• **What you will do**:
Task for the records below: repeat the line containing "Document page, 1500x1125 pixels." and every line after it, exactly and with nothing else, but leave out the pictures.

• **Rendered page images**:
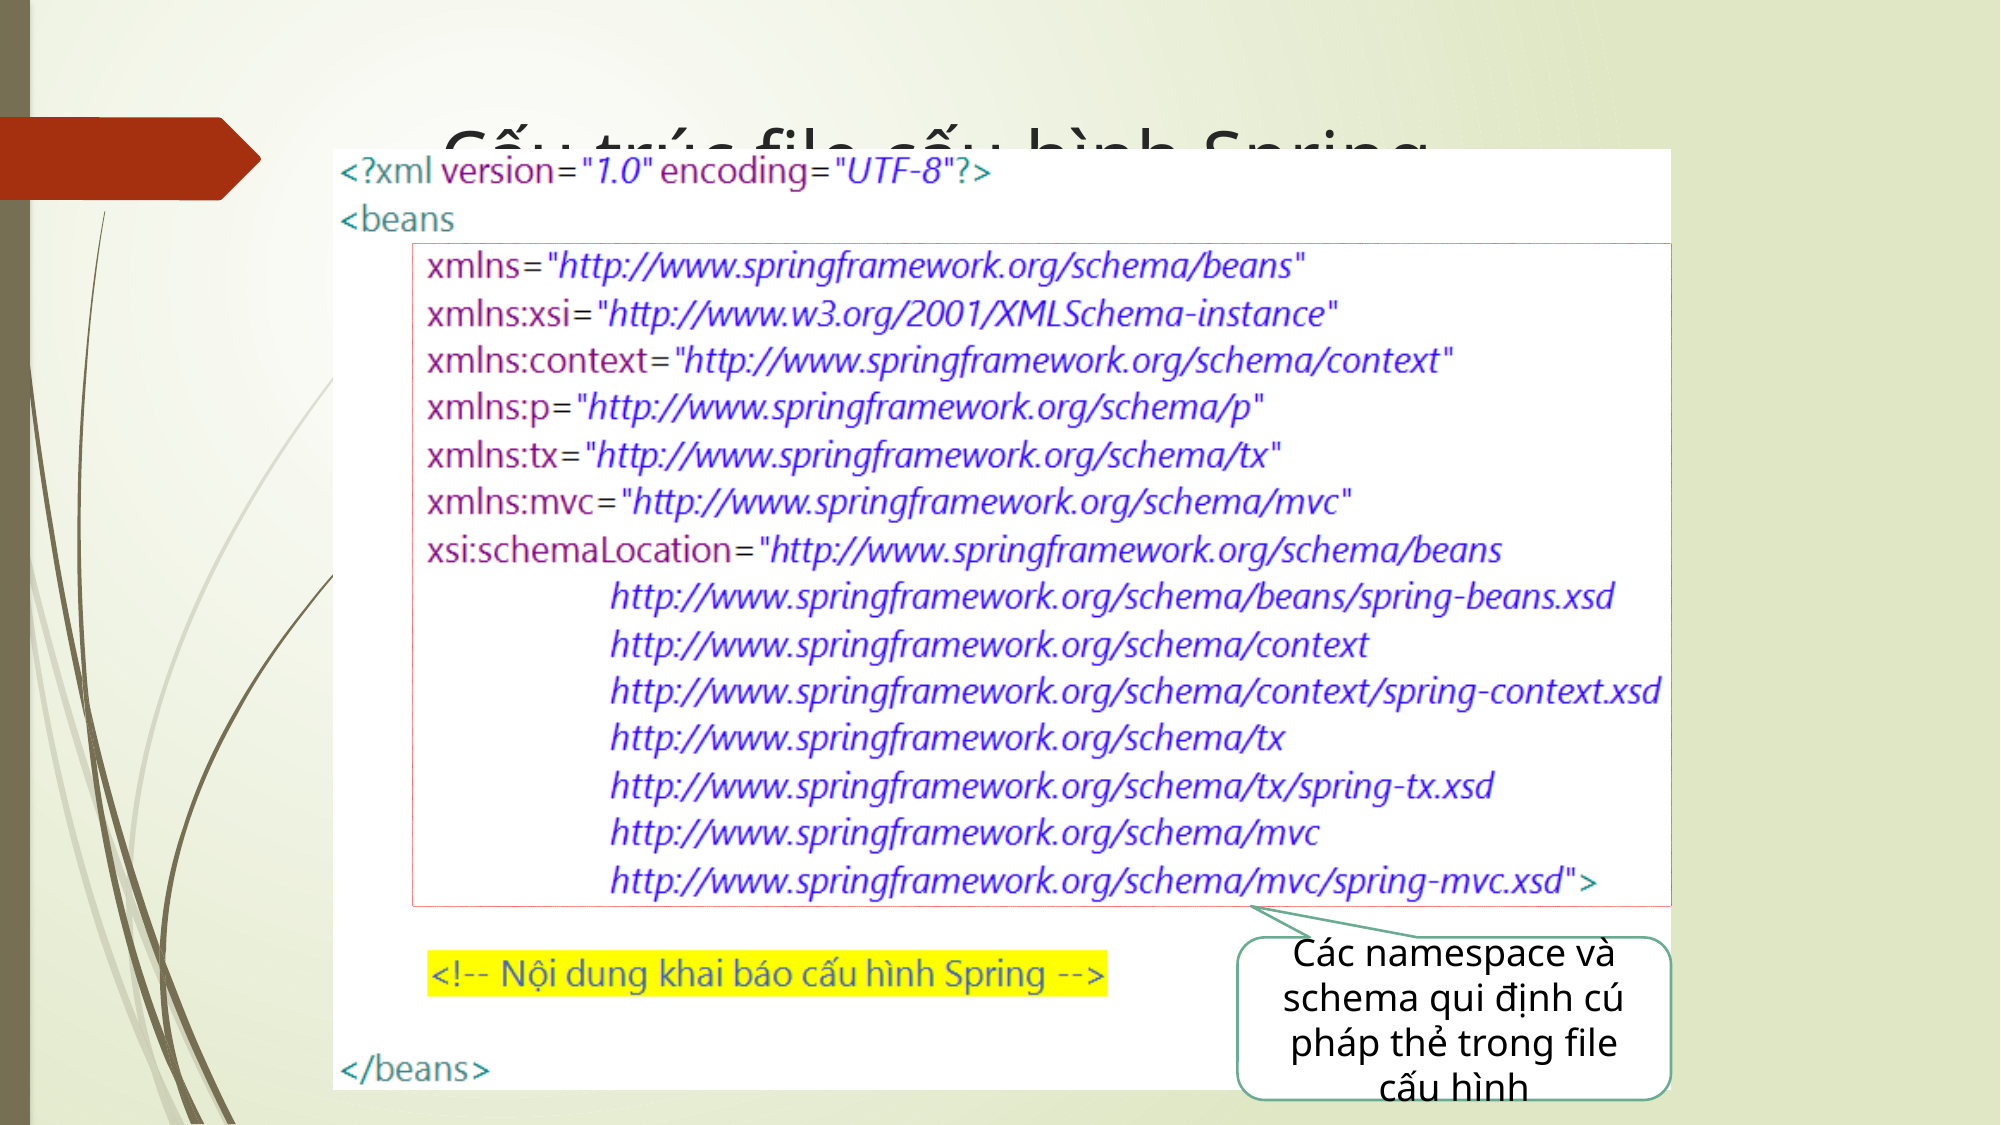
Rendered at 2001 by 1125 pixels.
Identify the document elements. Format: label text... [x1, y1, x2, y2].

title Cấu trúc file cấu hình Spring [425, 102, 1888, 313]
picture [333, 149, 1672, 1091]
text_box Các namespace và schema qui định cú pháp thẻ trong file cấu hình [1251, 1098, 1657, 1102]
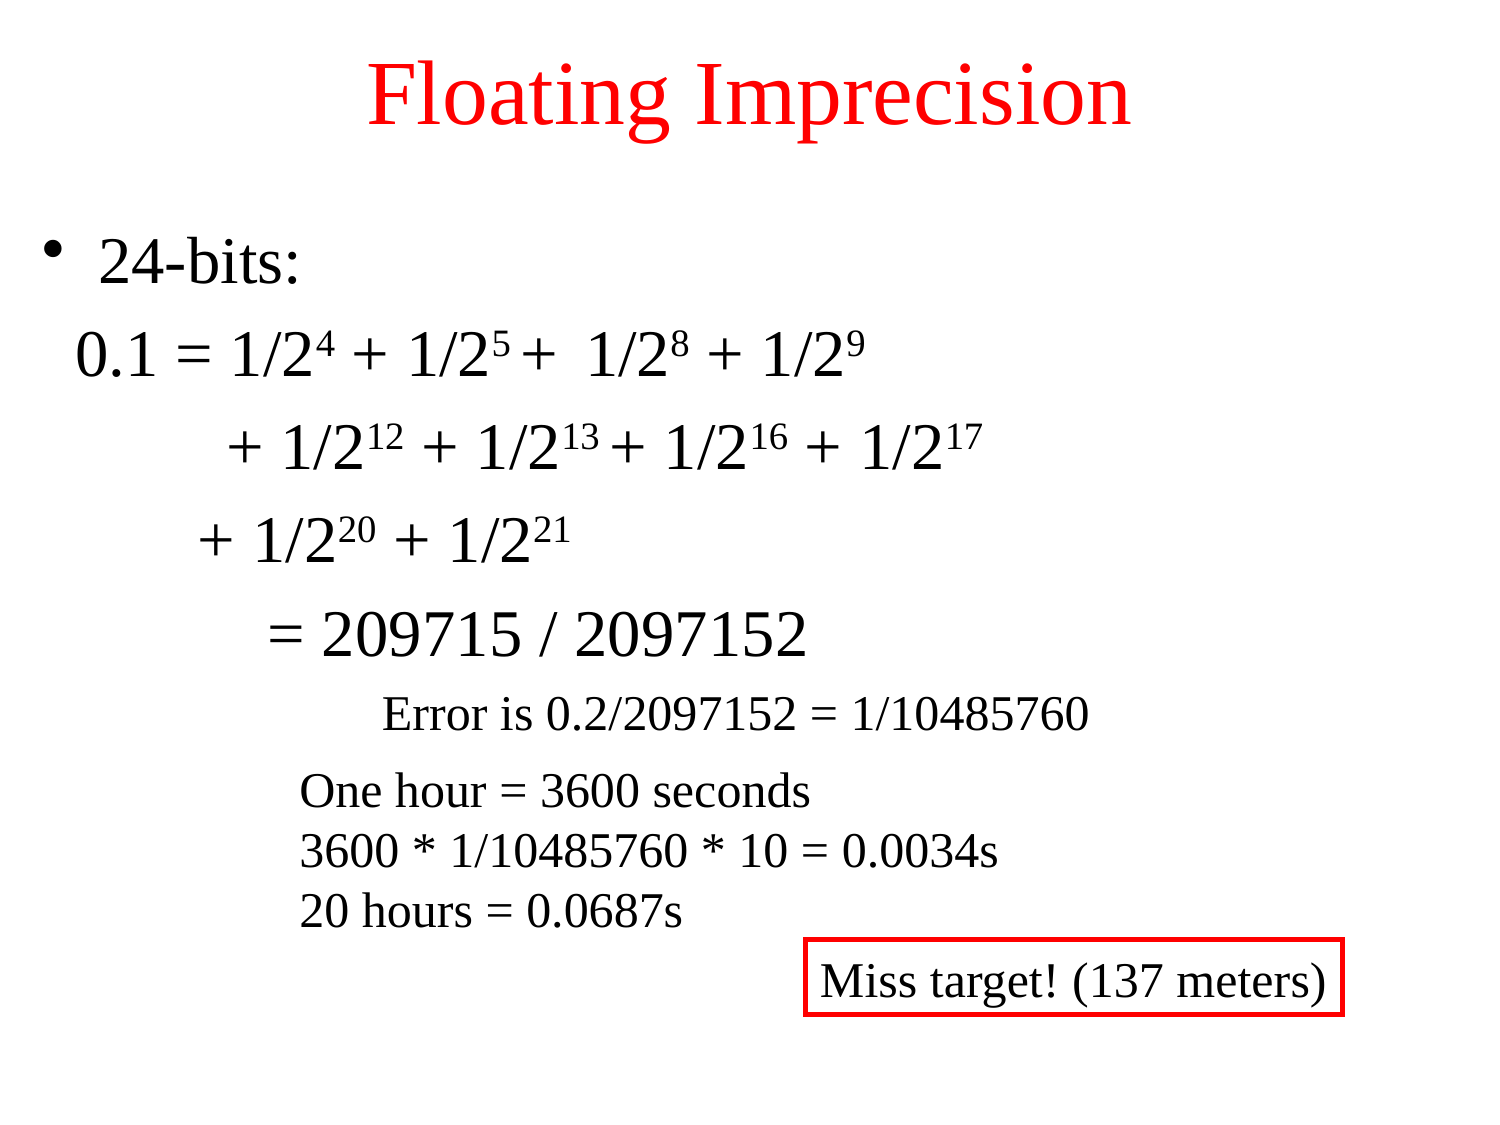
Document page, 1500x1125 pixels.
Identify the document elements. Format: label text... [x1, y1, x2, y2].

text_box Miss target! (137 meters) [805, 939, 1343, 1015]
title Floating Imprecision [112, 24, 1388, 151]
text_box Error is 0.2/2097152 = 1/10485760 [367, 672, 1118, 748]
text_box One hour = 3600 seconds 3600 * 1/10485760 * 10 = 0.0034s 20 hours = 0.0687s [284, 749, 1014, 945]
list 24-bits: 0.1 = 1/24 + 1/25 + 1/28 + 1/29 + 1/212 + 1/213 + 1/216 + 1/217 + 1/220 + 1/221 = 209715 / 2097152 [26, 208, 1415, 952]
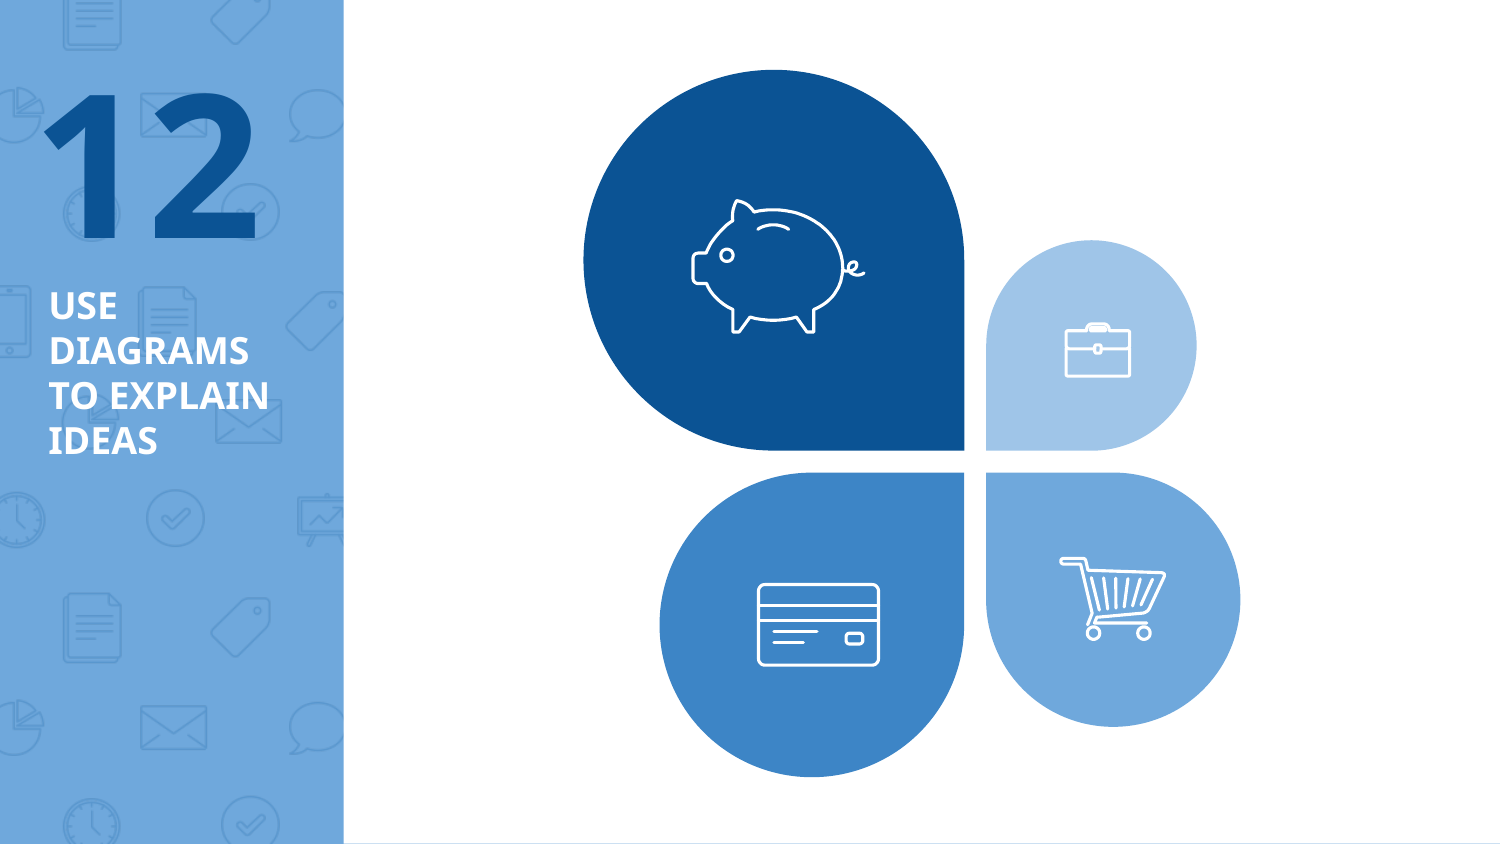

• **Solution**:
Document page, 1500x1125 pixels.
Identify the document elements. Format: label text... [x1, y1, x2, y2].

text_box Miss target! (137 meters) [805, 939, 1343, 1015]
title Floating Imprecision [112, 24, 1388, 151]
text_box Error is 0.2/2097152 = 1/10485760 [367, 672, 1118, 748]
text_box One hour = 3600 seconds 3600 * 1/10485760 * 10 = 0.0034s 20 hours = 0.0687s [284, 749, 1014, 945]
list 24-bits: 0.1 = 1/24 + 1/25 + 1/28 + 1/29 + 1/212 + 1/213 + 1/216 + 1/217 + 1/220 + 1/221 = 209715 / 2097152 [26, 208, 1415, 952]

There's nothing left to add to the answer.